→ Task directions: Reproduce each of the following records line for line, without changing a single character.

→ Dataset excerpts:
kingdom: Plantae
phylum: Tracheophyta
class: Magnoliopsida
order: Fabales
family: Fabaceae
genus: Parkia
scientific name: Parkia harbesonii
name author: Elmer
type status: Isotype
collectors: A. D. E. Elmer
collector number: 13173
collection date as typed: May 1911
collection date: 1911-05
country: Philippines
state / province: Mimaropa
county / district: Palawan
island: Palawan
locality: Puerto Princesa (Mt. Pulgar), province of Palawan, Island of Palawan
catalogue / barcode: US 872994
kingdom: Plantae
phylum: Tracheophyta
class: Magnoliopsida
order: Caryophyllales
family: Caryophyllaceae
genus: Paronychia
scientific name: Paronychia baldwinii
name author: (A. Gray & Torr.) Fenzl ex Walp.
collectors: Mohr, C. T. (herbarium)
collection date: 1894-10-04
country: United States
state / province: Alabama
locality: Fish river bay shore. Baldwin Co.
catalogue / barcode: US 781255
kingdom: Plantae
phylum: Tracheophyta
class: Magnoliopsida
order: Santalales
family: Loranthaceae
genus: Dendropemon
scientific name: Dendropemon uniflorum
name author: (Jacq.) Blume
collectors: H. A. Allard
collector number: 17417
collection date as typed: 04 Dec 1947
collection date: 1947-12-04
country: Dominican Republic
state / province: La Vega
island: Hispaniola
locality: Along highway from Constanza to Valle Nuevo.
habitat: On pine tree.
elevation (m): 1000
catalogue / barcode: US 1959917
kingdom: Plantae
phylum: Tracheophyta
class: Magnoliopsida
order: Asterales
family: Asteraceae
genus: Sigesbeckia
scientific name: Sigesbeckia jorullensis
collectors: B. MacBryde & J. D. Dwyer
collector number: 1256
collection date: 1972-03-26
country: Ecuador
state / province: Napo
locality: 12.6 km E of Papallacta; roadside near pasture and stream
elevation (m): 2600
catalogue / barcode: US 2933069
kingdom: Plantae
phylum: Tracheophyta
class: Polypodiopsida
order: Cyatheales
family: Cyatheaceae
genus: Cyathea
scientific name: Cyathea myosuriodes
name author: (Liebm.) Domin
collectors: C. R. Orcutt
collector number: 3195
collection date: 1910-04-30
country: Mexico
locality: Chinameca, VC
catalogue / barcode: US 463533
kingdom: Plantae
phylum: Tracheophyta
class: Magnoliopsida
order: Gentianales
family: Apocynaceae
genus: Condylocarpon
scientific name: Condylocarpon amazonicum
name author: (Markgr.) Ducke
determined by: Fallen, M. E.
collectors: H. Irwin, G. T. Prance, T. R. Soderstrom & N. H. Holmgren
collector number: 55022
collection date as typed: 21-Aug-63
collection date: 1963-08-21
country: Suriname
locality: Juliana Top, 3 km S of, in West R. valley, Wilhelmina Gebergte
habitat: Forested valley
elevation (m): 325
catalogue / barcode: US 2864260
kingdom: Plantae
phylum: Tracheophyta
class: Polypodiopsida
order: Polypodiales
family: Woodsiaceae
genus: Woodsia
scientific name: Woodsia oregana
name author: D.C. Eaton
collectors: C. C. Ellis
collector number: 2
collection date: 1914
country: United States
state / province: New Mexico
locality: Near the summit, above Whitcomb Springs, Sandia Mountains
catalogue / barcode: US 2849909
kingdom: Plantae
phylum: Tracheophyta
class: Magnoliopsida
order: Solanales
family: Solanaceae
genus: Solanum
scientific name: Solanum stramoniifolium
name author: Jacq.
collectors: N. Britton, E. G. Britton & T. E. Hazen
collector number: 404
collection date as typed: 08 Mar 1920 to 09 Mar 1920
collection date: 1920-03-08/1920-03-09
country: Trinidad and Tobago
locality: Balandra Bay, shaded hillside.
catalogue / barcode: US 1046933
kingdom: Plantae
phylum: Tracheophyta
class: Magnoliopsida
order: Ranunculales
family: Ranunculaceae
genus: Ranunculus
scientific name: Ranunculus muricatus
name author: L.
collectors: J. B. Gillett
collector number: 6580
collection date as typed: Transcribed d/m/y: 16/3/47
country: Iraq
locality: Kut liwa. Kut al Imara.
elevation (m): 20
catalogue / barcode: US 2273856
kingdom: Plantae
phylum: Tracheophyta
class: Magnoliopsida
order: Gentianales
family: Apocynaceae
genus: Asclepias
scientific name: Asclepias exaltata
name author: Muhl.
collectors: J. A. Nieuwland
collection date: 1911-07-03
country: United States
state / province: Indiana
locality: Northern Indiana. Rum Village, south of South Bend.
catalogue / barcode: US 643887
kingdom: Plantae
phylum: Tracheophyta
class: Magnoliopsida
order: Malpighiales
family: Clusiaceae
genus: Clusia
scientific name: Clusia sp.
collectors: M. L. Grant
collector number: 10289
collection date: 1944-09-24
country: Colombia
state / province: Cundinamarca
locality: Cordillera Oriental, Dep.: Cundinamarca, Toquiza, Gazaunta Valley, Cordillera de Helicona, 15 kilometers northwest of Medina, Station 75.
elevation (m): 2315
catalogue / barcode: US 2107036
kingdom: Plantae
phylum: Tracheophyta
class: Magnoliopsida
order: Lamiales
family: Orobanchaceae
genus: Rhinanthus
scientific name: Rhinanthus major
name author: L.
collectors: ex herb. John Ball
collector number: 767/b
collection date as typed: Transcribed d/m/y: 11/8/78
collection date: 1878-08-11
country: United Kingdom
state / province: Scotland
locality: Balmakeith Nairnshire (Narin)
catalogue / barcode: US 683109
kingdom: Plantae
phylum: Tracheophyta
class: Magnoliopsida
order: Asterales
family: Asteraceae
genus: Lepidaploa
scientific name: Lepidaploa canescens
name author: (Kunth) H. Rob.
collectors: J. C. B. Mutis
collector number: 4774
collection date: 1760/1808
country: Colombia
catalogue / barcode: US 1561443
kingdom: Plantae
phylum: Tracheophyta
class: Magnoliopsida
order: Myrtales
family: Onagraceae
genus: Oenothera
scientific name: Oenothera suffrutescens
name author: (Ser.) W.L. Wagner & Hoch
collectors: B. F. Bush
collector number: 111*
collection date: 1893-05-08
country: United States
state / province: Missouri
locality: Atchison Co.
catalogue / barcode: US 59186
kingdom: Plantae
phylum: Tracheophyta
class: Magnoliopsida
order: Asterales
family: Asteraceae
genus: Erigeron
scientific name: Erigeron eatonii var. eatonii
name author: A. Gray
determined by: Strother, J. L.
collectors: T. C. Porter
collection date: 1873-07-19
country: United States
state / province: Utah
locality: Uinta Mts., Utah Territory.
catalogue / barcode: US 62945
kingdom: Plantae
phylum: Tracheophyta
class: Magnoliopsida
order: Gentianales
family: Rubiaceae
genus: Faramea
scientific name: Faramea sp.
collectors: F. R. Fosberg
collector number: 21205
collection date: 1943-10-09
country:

→ Solution for this exercise:
kingdom: Plantae
phylum: Tracheophyta
class: Magnoliopsida
order: Fabales
family: Fabaceae
genus: Parkia
scientific name: Parkia harbesonii
name author: Elmer
type status: Isotype
collectors: A. D. E. Elmer
collector number: 13173
collection date as typed: May 1911
collection date: 1911-05
country: Philippines
state / province: Mimaropa
county / district: Palawan
island: Palawan
locality: Puerto Princesa (Mt. Pulgar), province of Palawan, Island of Palawan
catalogue / barcode: US 872994
kingdom: Plantae
phylum: Tracheophyta
class: Magnoliopsida
order: Caryophyllales
family: Caryophyllaceae
genus: Paronychia
scientific name: Paronychia baldwinii
name author: (A. Gray & Torr.) Fenzl ex Walp.
collectors: Mohr, C. T. (herbarium)
collection date: 1894-10-04
country: United States
state / province: Alabama
locality: Fish river bay shore. Baldwin Co.
catalogue / barcode: US 781255
kingdom: Plantae
phylum: Tracheophyta
class: Magnoliopsida
order: Santalales
family: Loranthaceae
genus: Dendropemon
scientific name: Dendropemon uniflorum
name author: (Jacq.) Blume
collectors: H. A. Allard
collector number: 17417
collection date as typed: 04 Dec 1947
collection date: 1947-12-04
country: Dominican Republic
state / province: La Vega
island: Hispaniola
locality: Along highway from Constanza to Valle Nuevo.
habitat: On pine tree.
elevation (m): 1000
catalogue / barcode: US 1959917
kingdom: Plantae
phylum: Tracheophyta
class: Magnoliopsida
order: Asterales
family: Asteraceae
genus: Sigesbeckia
scientific name: Sigesbeckia jorullensis
collectors: B. MacBryde & J. D. Dwyer
collector number: 1256
collection date: 1972-03-26
country: Ecuador
state / province: Napo
locality: 12.6 km E of Papallacta; roadside near pasture and stream
elevation (m): 2600
catalogue / barcode: US 2933069
kingdom: Plantae
phylum: Tracheophyta
class: Polypodiopsida
order: Cyatheales
family: Cyatheaceae
genus: Cyathea
scientific name: Cyathea myosuriodes
name author: (Liebm.) Domin
collectors: C. R. Orcutt
collector number: 3195
collection date: 1910-04-30
country: Mexico
locality: Chinameca, VC
catalogue / barcode: US 463533
kingdom: Plantae
phylum: Tracheophyta
class: Magnoliopsida
order: Gentianales
family: Apocynaceae
genus: Condylocarpon
scientific name: Condylocarpon amazonicum
name author: (Markgr.) Ducke
determined by: Fallen, M. E.
collectors: H. Irwin, G. T. Prance, T. R. Soderstrom & N. H. Holmgren
collector number: 55022
collection date as typed: 21-Aug-63
collection date: 1963-08-21
country: Suriname
locality: Juliana Top, 3 km S of, in West R. valley, Wilhelmina Gebergte
habitat: Forested valley
elevation (m): 325
catalogue / barcode: US 2864260
kingdom: Plantae
phylum: Tracheophyta
class: Polypodiopsida
order: Polypodiales
family: Woodsiaceae
genus: Woodsia
scientific name: Woodsia oregana
name author: D.C. Eaton
collectors: C. C. Ellis
collector number: 2
collection date: 1914
country: United States
state / province: New Mexico
locality: Near the summit, above Whitcomb Springs, Sandia Mountains
catalogue / barcode: US 2849909
kingdom: Plantae
phylum: Tracheophyta
class: Magnoliopsida
order: Solanales
family: Solanaceae
genus: Solanum
scientific name: Solanum stramoniifolium
name author: Jacq.
collectors: N. Britton, E. G. Britton & T. E. Hazen
collector number: 404
collection date as typed: 08 Mar 1920 to 09 Mar 1920
collection date: 1920-03-08/1920-03-09
country: Trinidad and Tobago
locality: Balandra Bay, shaded hillside.
catalogue / barcode: US 1046933
kingdom: Plantae
phylum: Tracheophyta
class: Magnoliopsida
order: Ranunculales
family: Ranunculaceae
genus: Ranunculus
scientific name: Ranunculus muricatus
name author: L.
collectors: J. B. Gillett
collector number: 6580
collection date as typed: Transcribed d/m/y: 16/3/47
country: Iraq
locality: Kut liwa. Kut al Imara.
elevation (m): 20
catalogue / barcode: US 2273856
kingdom: Plantae
phylum: Tracheophyta
class: Magnoliopsida
order: Gentianales
family: Apocynaceae
genus: Asclepias
scientific name: Asclepias exaltata
name author: Muhl.
collectors: J. A. Nieuwland
collection date: 1911-07-03
country: United States
state / province: Indiana
locality: Northern Indiana. Rum Village, south of South Bend.
catalogue / barcode: US 643887
kingdom: Plantae
phylum: Tracheophyta
class: Magnoliopsida
order: Malpighiales
family: Clusiaceae
genus: Clusia
scientific name: Clusia sp.
collectors: M. L. Grant
collector number: 10289
collection date: 1944-09-24
country: Colombia
state / province: Cundinamarca
locality: Cordillera Oriental, Dep.: Cundinamarca, Toquiza, Gazaunta Valley, Cordillera de Helicona, 15 kilometers northwest of Medina, Station 75.
elevation (m): 2315
catalogue / barcode: US 2107036
kingdom: Plantae
phylum: Tracheophyta
class: Magnoliopsida
order: Lamiales
family: Orobanchaceae
genus: Rhinanthus
scientific name: Rhinanthus major
name author: L.
collectors: ex herb. John Ball
collector number: 767/b
collection date as typed: Transcribed d/m/y: 11/8/78
collection date: 1878-08-11
country: United Kingdom
state / province: Scotland
locality: Balmakeith Nairnshire (Narin)
catalogue / barcode: US 683109
kingdom: Plantae
phylum: Tracheophyta
class: Magnoliopsida
order: Asterales
family: Asteraceae
genus: Lepidaploa
scientific name: Lepidaploa canescens
name author: (Kunth) H. Rob.
collectors: J. C. B. Mutis
collector number: 4774
collection date: 1760/1808
country: Colombia
catalogue / barcode: US 1561443
kingdom: Plantae
phylum: Tracheophyta
class: Magnoliopsida
order: Myrtales
family: Onagraceae
genus: Oenothera
scientific name: Oenothera suffrutescens
name author: (Ser.) W.L. Wagner & Hoch
collectors: B. F. Bush
collector number: 111*
collection date: 1893-05-08
country: United States
state / province: Missouri
locality: Atchison Co.
catalogue / barcode: US 59186
kingdom: Plantae
phylum: Tracheophyta
class: Magnoliopsida
order: Asterales
family: Asteraceae
genus: Erigeron
scientific name: Erigeron eatonii var. eatonii
name author: A. Gray
determined by: Strother, J. L.
collectors: T. C. Porter
collection date: 1873-07-19
country: United States
state / province: Utah
locality: Uinta Mts., Utah Territory.
catalogue / barcode: US 62945
kingdom: Plantae
phylum: Tracheophyta
class: Magnoliopsida
order: Gentianales
family: Rubiaceae
genus: Faramea
scientific name: Faramea sp.
collectors: F. R. Fosberg
collector number: 21205
collection date: 1943-10-09
country:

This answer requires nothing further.